Tag Archives: mining

Crisis Mapping Syria: Automated Data Mining and Crowdsourced Human Intelligence

The Syria Tracker Crisis Map is without doubt one of the most impressive crisis mapping projects yet. Launched just a few weeks after the protests began one year ago, the crisis map is spearheaded by a just handful of US-based Syrian activists have meticulously and systematically documented 1,529 reports of human rights violations including a total of 11,147 killings. As recently reported in this NewScientist article, “Mapping the Human Cost of Syria’s Uprising,” the crisis map “could be the most accurate estimate yet of the death toll in Syria’s uprising […].” Their approach? “A combination of automated data mining and crowdsourced human intelligence,” which “could provide a powerful means to assess the human cost of wars and disasters.”

On the data-mining side, Syria Tracker has repurposed the HealthMap platform, which mines thousands of online sources for the purposes of disease detection and then maps the results, “giving public-health officials an easy way to monitor local disease conditions.” The customized version of this platform for Syria Tracker (ST), known as HealthMap Crisis, mines English information sources for evidence of human rights violations, such as killings, torture and detainment. As the ST Team notes, their data mining platform “draws from a broad range of sources to reduce reporting biases.” Between June 2011 and January 2012, for example, the platform collected over 43,o00 news articles and blog posts from almost 2,000 English-based sources from around the world (including some pro-regime sources).

Syria Tracker combines the results of this sophisticated data mining approach with crowdsourced human intelligence, i.e., field-based eye-witness reports shared via webform, email, Twitter, Facebook, YouTube and voicemail. This naturally presents several important security issues, which explains why the main ST website includes an instructions page detailing security precautions that need to be taken while sub-mitting reports from within Syria. They also link to this practical guide on how to protect your identity and security online and when using mobile phones. The guide is available in both English and Arabic.

Eye-witness reports are subsequently translated, geo-referenced, coded and verified by a group of volunteers who triangulate the information with other sources such as those provided by the HealthMap Crisis platform. They also filter the reports and remove dupli-cates. Reports that have a low con-fidence level vis-a-vis veracity are also removed. Volunteers use a dig-up or vote-up/vote-down feature to “score” the veracity of eye-witness reports. Using this approach, the ST Team and their volunteers have been able to verify almost 90% of the documented killings mapped on their platform thanks to video and/or photographic evidence. They have also been able to associate specific names to about 88% of those reported killed by Syrian forces since the uprising began.

Depending on the levels of violence in Syria, the turn-around time for a report to be mapped on Syria Tracker is between 1-3 days. The team also produces weekly situation reports based on the data they’ve collected along with detailed graphical analysis. KML files that can be uploaded and viewed using Google Earth are also made available on a regular basis. These provide “a more precisely geo-located tally of deaths per location.”

In sum, Syria Tracker is very much breaking new ground vis-a-vis crisis mapping. They’re combining automated data mining technology with crowdsourced eye-witness reports from Syria. In addition, they’ve been doing this for a year, which makes the project the longest running crisis maps I’ve seen in a hostile environ-ment.
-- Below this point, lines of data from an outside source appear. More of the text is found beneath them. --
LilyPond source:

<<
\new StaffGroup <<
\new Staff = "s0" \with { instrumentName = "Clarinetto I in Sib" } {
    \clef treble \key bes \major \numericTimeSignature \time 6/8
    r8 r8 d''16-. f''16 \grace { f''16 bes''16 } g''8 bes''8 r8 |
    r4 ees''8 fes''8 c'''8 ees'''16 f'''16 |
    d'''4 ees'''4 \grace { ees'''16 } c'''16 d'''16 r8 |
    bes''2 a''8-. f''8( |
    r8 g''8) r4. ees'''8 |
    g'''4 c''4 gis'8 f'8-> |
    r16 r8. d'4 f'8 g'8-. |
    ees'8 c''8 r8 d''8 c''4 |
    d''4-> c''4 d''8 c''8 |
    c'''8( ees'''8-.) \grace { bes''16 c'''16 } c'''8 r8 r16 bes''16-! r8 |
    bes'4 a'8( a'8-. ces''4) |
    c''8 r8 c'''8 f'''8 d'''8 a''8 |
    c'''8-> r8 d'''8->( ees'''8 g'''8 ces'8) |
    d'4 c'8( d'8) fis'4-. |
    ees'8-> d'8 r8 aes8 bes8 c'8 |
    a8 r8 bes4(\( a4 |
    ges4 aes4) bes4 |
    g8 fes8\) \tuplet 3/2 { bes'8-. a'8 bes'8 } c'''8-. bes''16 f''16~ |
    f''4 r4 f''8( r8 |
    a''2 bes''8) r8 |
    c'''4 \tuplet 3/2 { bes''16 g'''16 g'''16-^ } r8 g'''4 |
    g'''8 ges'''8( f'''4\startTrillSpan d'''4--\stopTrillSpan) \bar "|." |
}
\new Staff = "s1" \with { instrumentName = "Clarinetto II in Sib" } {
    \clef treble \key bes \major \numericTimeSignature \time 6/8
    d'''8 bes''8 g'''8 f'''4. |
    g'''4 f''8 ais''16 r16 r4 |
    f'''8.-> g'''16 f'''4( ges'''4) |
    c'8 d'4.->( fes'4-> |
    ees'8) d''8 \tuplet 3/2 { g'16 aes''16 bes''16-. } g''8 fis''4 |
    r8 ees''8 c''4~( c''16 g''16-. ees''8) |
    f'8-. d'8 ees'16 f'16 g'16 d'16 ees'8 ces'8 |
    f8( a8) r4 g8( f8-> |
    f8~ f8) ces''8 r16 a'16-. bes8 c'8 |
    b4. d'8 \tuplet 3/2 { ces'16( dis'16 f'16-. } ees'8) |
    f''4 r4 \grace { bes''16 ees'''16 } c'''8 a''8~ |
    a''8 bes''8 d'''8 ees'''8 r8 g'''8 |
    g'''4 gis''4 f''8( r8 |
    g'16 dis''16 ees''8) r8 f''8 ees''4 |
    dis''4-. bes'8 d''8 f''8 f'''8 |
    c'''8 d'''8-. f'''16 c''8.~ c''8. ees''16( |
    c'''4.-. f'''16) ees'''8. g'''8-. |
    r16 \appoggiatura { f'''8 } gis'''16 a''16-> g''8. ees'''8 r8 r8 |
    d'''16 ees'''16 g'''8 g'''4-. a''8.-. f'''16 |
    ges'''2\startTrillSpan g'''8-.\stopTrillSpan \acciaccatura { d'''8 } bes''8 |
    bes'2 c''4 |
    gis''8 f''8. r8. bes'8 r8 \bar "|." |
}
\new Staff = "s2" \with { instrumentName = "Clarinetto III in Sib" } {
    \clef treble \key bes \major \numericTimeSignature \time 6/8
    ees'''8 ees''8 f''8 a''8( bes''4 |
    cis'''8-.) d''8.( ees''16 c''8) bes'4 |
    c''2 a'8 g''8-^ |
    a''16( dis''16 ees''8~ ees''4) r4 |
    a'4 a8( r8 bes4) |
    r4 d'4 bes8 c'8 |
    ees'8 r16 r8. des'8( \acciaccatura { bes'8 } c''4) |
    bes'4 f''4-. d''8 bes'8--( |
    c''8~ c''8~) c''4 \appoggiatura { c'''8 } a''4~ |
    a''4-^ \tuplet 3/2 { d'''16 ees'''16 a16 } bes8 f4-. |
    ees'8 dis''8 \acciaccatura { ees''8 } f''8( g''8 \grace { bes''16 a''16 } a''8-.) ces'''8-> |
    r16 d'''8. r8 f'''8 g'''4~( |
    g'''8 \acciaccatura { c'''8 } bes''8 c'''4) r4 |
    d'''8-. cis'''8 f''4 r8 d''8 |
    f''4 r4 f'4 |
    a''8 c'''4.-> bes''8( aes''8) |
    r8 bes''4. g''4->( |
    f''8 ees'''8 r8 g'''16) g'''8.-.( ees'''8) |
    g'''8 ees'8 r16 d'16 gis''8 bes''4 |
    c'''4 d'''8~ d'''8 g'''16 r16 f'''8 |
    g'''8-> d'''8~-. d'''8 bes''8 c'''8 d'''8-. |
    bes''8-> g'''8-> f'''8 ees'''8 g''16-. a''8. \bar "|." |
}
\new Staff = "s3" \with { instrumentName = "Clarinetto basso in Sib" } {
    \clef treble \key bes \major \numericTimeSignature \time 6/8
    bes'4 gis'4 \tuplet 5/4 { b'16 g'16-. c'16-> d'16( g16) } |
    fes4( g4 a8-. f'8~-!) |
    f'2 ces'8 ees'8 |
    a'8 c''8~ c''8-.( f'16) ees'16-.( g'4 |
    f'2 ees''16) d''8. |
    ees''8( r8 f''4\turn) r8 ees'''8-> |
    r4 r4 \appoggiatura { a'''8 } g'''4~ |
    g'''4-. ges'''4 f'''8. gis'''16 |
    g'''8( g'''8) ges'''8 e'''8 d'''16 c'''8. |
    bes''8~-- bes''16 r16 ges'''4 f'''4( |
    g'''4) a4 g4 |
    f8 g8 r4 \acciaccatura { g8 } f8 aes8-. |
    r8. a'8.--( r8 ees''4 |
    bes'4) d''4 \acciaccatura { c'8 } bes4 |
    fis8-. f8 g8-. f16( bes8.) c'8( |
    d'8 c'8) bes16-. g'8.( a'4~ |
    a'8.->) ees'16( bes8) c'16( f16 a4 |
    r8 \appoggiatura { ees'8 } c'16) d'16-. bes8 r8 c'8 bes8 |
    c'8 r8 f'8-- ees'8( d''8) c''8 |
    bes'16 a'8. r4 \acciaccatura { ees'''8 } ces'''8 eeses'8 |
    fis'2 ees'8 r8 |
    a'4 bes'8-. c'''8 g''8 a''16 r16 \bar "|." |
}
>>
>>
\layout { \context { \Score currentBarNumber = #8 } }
Moreover, they’ve been able to sustain these import efforts with just a small team of volunteers. As for the veracity of the collected information, I know of no other public effort that has taken such a meticulous and rigorous approach to documenting the killings in Syria in near real-time. On February 24th, Al-Jazeera posted the following estimates:

Syrian Revolution Coordination Union: 9,073 deaths
Local Coordination Committees: 8,551 deaths
Syrian Observatory for Human Rights: 5,581 deaths

At the time, Syria Tracker had a total of 7,901 documented killings associated with specific names, dates and locations. While some duplicate reports may remain, the team argues that “missing records are a much bigger source of error.” Indeed, They believe that “the higher estimates are more likely, even if one chooses to disregard those reports that came in on some of the most violent days where names were not always recorded.”

The Syria Crisis Map itself has been viewed by visitors from 136 countries around the world and 2,018 cities—with the top 3 cities being Damascus, Washington DC and, interestingly, Riyadh, Saudia Arabia. The witnessing has thus been truly global and collective. When the Syrian regime falls, “the data may help sub-sequent governments hold him and other senior leaders to account,” writes the New Scientist. This was one of the principle motivations behind the launch of the Ushahidi platform in Kenya over four years ago. Syria Tracker is powered by Ushahidi’s cloud-based platform, Crowdmap. Finally, we know for a fact that the International Criminal Court (ICC) and Amnesty International (AI) closely followed the Libya Crisis Map last year.